Dans ce cadre, le scénario le plus probable serait une opération ressemblant à celle conduite en juin 2025, reposant sur une combinaison d’actions spéciales et de frappes aériennes, cette fois dirigées prioritairement contre les réserves et infrastructures liées aux missiles balistiques iraniens.

Il s’agirait ainsi moins de remporter une victoire militaire totale que de produire un choc opérationnel destiné à créer un fait accompli politique. Israël comme les États-Unis ont montré récemment leur capacité à générer la surprise stratégique là où elle était jugée improbable et à transformer un succès militaire limité en avantage politique immédiat. Cette logique correspond à leur manière contemporaine de faire la guerre : frapper vite, profondément et de façon ciblée, sans s’engager dans une occupation durable.

Du point de vue iranien, le conflit de l’été précédent n’a pas été interprété comme une défaite. Malgré le choc initial des frappes israéliennes, Téhéran a montré sa capacité d’absorption et de riposte, et le cessez-le-feu est intervenu avant que les objectifs de guerre adverses soient pleinement atteints. Au sein des Gardiens de la Révolution, certains considéraient même qu’une prolongation du conflit aurait pu devenir avantageuse, en usant progressivement les défenses israéliennes et en augmentant les coûts humains pour l’adversaire.
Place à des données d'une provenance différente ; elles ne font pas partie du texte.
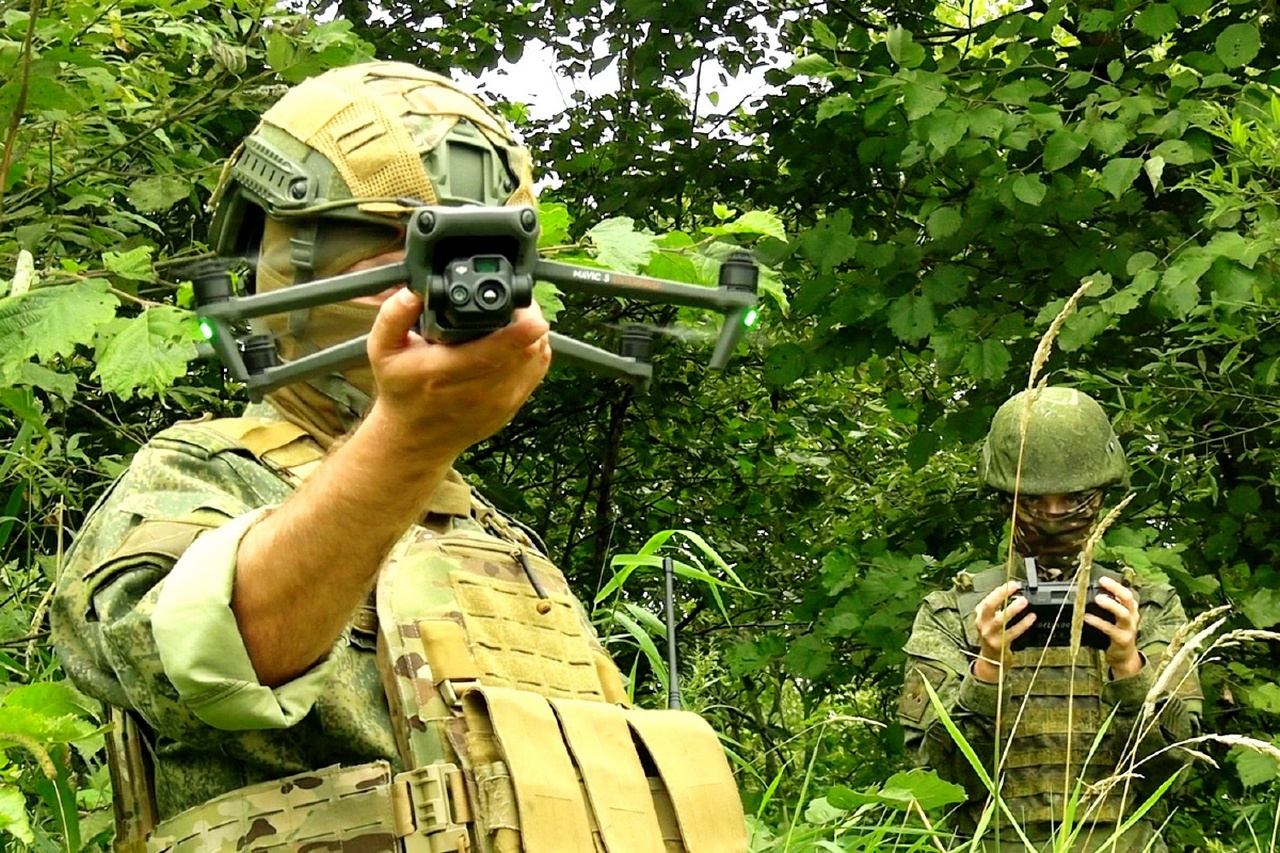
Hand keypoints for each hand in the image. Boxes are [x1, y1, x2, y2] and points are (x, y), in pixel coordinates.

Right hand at [365, 288, 550, 460]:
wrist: (415, 438)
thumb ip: (394, 316)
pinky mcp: (511, 407)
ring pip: (534, 361)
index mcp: (443, 373)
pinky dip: (536, 352)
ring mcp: (498, 402)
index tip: (533, 318)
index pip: (490, 353)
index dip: (517, 333)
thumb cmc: (402, 390)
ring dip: (535, 335)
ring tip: (520, 318)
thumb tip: (413, 292)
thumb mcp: (383, 350)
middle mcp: (475, 391)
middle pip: (522, 352)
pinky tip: (523, 340)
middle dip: (528, 322)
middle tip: (519, 302)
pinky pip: (536, 373)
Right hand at [972, 581, 1034, 682]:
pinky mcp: (999, 644)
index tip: (1012, 584)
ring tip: (1023, 601)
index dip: (1000, 590)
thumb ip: (998, 607)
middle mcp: (982, 624)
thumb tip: (1014, 593)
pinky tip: (1031, 618)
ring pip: (1000, 620)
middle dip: (1001, 595)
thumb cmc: (993, 635)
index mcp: (980, 615)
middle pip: (989, 606)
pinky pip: (1012, 632)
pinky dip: (1023, 624)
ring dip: (1012, 609)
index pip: (988, 599)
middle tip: (1014, 587)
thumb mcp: (990, 620)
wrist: (991, 660)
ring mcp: (990, 635)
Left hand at [1087, 576, 1142, 678]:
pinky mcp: (1122, 640)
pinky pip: (1110, 629)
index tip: (1103, 578)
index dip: (1116, 585)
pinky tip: (1087, 618)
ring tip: (1098, 599)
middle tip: (1102, 582)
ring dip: (1111, 605)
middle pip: (1128, 599)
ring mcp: (1129, 629)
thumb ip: (1109, 607)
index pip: (1127, 594)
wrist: (1124, 657)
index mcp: (1131, 610)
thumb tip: (1089, 592)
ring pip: (1123, 613)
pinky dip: (1099, 622)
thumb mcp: (1116, 619)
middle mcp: (1132, 617)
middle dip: (1116, 589)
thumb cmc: (1117, 634)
Un scénario moins probable consisterait en une mauvaise lecture occidentale de l’opération «Midnight Hammer», conduisant Israël et les États-Unis à reproduire mécaniquement le même modus operandi. Ils pourraient alors se heurter à une défense iranienne mieux préparée, éventuellement renforcée par des capacités nouvelles, notamment en matière de défense sol-air ou d’aviation.
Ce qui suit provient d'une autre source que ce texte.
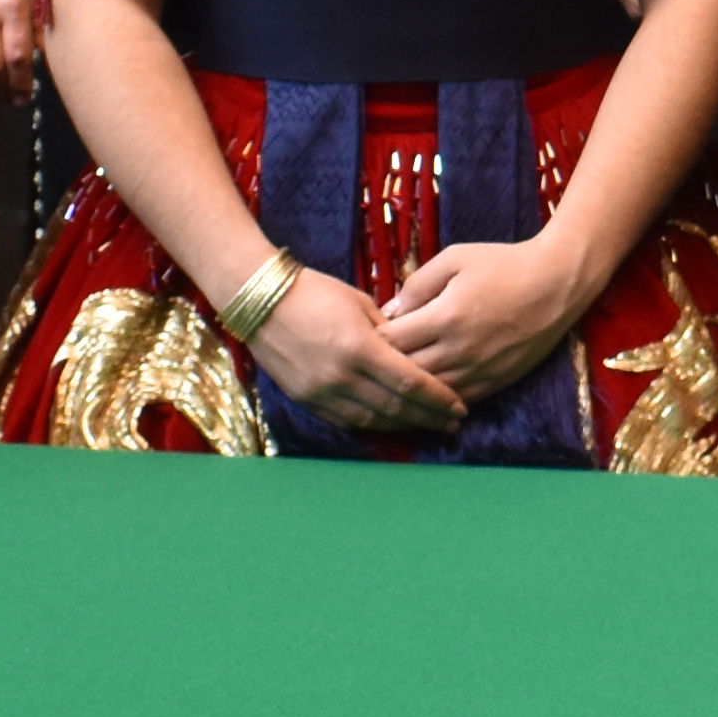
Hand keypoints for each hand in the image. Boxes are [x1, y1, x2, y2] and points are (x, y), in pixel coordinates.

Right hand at [247, 262, 467, 432]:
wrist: (258, 300)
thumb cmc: (313, 291)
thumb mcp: (358, 302)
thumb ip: (387, 330)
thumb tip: (412, 349)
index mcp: (359, 347)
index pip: (410, 382)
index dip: (438, 398)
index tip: (459, 406)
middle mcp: (341, 376)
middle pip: (396, 408)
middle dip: (428, 417)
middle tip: (453, 422)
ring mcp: (321, 392)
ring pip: (373, 420)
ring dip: (403, 425)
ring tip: (427, 425)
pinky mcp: (306, 400)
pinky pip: (347, 420)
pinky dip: (373, 424)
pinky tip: (391, 423)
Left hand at [379, 233, 599, 403]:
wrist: (556, 284)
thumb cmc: (504, 264)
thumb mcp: (455, 258)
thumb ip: (417, 284)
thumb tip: (389, 312)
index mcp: (445, 316)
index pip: (391, 342)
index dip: (372, 340)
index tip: (364, 334)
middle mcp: (459, 350)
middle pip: (405, 372)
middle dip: (385, 367)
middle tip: (372, 361)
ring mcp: (479, 370)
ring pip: (429, 392)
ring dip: (409, 388)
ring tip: (392, 380)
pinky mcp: (496, 382)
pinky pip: (457, 400)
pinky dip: (437, 399)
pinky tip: (426, 393)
Cette situation révèle le retour d’un problème stratégique classique : celui de l’échelle. Les technologies avancées et les opérations spéciales permettent d’obtenir des succès tactiques spectaculaires, mais elles peinent à résoudre des problèmes politiques et militaires à l’échelle d’un État continental doté d’une forte profondeur sociale et territoriale.
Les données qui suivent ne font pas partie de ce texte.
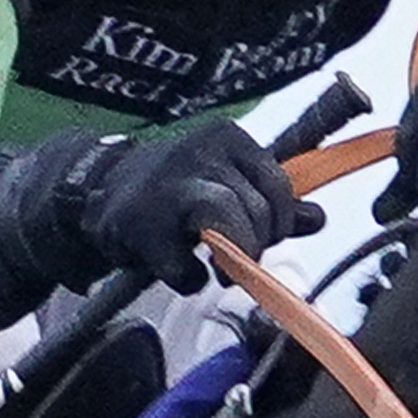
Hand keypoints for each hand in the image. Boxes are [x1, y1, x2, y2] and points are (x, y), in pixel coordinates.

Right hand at [65, 117, 314, 290]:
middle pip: (258, 211)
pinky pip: (186, 266)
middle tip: (238, 258)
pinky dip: (191, 280)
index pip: (278, 187)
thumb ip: (272, 202)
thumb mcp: (226, 183)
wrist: (99, 189)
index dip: (280, 222)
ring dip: (234, 261)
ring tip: (223, 273)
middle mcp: (200, 153)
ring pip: (230, 228)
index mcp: (227, 138)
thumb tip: (318, 219)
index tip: (265, 237)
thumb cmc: (175, 189)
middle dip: (256, 244)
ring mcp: (169, 187)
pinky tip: (184, 272)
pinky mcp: (142, 226)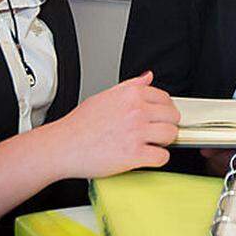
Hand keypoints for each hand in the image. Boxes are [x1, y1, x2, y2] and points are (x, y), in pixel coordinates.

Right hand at [44, 71, 180, 178]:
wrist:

La stabilité du régime iranien semble ainsi reposer sur sa capacité à entrer durablement dans une logique de guerre contre la société elle-même. Au total, une campagne militaire contre l’Iran apparaît militairement faisable mais politiquement indécidable. Les États-Unis et Israël disposent des moyens de dégrader sévèrement les capacités militaires iraniennes et de produire des effets tactiques significatifs, mais la transformation stratégique recherchée reste hors de portée d’une approche reposant exclusivement sur la puissance aérienne et les opérations spéciales.